INFORMATION »
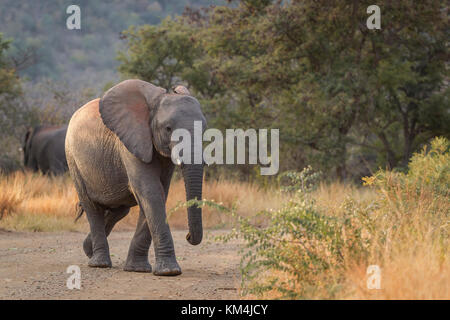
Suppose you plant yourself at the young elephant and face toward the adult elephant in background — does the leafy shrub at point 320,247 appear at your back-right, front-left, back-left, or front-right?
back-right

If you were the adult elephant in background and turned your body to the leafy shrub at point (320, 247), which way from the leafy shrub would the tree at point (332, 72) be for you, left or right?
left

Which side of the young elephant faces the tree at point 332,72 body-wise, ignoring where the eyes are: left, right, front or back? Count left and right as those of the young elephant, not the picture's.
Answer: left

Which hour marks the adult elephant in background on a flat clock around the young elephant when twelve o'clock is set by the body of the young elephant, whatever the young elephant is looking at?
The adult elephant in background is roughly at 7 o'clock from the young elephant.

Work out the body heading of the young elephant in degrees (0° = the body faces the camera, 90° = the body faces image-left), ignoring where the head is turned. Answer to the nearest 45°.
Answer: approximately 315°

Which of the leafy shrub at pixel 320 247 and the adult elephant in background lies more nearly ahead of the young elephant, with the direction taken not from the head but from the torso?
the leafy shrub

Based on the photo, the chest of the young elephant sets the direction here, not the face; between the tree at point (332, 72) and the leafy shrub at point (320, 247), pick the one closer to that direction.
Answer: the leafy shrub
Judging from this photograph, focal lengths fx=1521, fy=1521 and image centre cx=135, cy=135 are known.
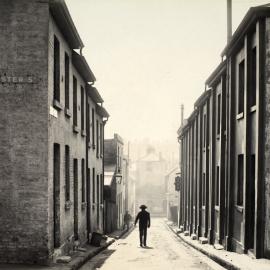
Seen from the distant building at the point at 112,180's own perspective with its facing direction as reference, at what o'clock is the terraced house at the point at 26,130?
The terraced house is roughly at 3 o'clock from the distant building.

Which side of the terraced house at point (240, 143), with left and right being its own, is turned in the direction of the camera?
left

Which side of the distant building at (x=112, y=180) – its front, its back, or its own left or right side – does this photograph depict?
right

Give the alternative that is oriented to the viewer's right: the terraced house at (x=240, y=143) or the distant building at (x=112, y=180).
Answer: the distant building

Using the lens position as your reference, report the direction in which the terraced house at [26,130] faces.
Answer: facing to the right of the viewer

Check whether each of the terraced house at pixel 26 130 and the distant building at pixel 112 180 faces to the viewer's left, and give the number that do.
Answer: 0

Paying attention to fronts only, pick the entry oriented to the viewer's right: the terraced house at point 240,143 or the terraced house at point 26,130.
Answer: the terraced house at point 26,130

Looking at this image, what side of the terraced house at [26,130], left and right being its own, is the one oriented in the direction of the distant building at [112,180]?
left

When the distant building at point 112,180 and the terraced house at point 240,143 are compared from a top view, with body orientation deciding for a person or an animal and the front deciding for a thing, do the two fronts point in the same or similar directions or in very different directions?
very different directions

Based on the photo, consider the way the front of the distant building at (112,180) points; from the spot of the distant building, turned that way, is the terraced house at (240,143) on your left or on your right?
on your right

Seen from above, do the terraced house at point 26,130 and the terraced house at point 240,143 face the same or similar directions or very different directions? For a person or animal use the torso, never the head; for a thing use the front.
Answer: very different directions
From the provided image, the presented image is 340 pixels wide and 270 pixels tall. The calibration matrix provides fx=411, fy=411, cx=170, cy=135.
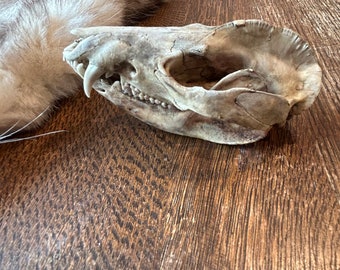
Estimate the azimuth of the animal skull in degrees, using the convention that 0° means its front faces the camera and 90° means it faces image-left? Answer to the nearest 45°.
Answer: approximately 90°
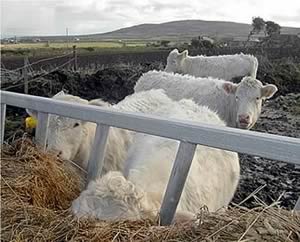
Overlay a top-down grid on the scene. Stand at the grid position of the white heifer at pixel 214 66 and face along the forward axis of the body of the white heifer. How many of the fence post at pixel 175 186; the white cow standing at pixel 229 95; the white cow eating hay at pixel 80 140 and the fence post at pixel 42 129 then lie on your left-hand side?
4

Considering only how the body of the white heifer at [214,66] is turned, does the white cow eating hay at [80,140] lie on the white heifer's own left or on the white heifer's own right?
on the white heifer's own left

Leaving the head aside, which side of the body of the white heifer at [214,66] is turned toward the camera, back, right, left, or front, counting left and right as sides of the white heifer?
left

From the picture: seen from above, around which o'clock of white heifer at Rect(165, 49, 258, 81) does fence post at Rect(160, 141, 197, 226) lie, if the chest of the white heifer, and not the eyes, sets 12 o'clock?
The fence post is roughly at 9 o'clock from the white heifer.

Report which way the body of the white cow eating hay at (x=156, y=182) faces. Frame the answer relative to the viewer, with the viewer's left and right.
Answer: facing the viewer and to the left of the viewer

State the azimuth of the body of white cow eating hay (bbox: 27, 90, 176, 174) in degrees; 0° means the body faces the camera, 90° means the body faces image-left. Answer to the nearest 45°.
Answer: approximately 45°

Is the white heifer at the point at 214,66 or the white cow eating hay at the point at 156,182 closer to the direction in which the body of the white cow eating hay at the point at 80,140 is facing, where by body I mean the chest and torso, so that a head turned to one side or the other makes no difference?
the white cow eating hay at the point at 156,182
--
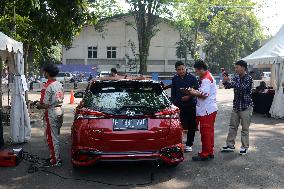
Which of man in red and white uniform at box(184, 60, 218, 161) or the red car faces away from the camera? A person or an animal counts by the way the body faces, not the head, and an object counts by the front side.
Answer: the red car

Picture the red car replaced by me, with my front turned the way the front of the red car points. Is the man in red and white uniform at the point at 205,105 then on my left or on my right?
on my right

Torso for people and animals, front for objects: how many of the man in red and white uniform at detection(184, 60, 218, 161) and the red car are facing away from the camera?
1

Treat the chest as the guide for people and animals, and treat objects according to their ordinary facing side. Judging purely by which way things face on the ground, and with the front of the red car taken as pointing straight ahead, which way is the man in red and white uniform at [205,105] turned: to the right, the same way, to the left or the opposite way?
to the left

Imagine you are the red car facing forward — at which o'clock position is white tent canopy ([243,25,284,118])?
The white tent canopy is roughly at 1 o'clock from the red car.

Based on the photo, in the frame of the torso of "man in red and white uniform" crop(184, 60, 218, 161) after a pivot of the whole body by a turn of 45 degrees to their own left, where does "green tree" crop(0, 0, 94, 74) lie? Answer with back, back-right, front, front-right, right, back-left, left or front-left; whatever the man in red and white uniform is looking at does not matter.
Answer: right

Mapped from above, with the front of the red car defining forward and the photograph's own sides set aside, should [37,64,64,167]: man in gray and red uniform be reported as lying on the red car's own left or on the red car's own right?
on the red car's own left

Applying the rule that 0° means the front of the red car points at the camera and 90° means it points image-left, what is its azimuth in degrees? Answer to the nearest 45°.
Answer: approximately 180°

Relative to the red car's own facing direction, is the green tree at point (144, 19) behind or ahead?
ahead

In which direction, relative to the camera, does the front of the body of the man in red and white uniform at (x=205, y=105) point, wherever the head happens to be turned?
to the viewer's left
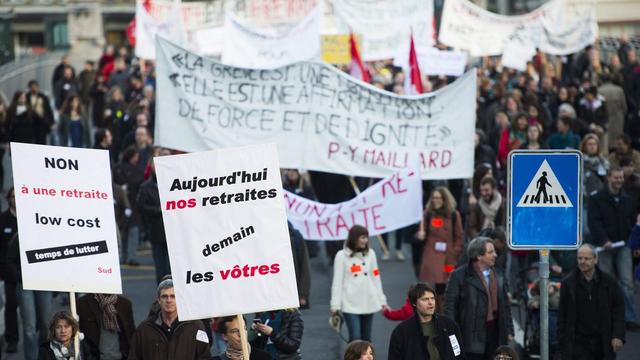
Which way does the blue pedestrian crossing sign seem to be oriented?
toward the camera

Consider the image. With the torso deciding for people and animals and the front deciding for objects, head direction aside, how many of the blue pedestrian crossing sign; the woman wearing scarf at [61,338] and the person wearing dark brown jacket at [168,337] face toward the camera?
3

WHAT TO WORK ON » List each line of the records that contains the word "their".

REPLY TO THE EXERCISE »
Treat the chest as the guide for people and animals, and treat objects according to their ordinary facing side. Judging purely by which way things face on the ground, and with the front of the red car taken as pointing straight ahead, which way is the man in red and white uniform at [205,105] turned: to the right, the same way, to the left or the opposite way?
Based on the photo, in the frame of the torso of "man in red and white uniform" crop(184, 60, 218, 161) after a pivot of the whole body by a turn of 45 degrees to their own left, where does "green tree" crop(0, 0, 94, 74) lie? Answer with back, back-right, front, front-right, right, back-left, left or front-left; whatever the man in red and white uniform is looking at does not matter.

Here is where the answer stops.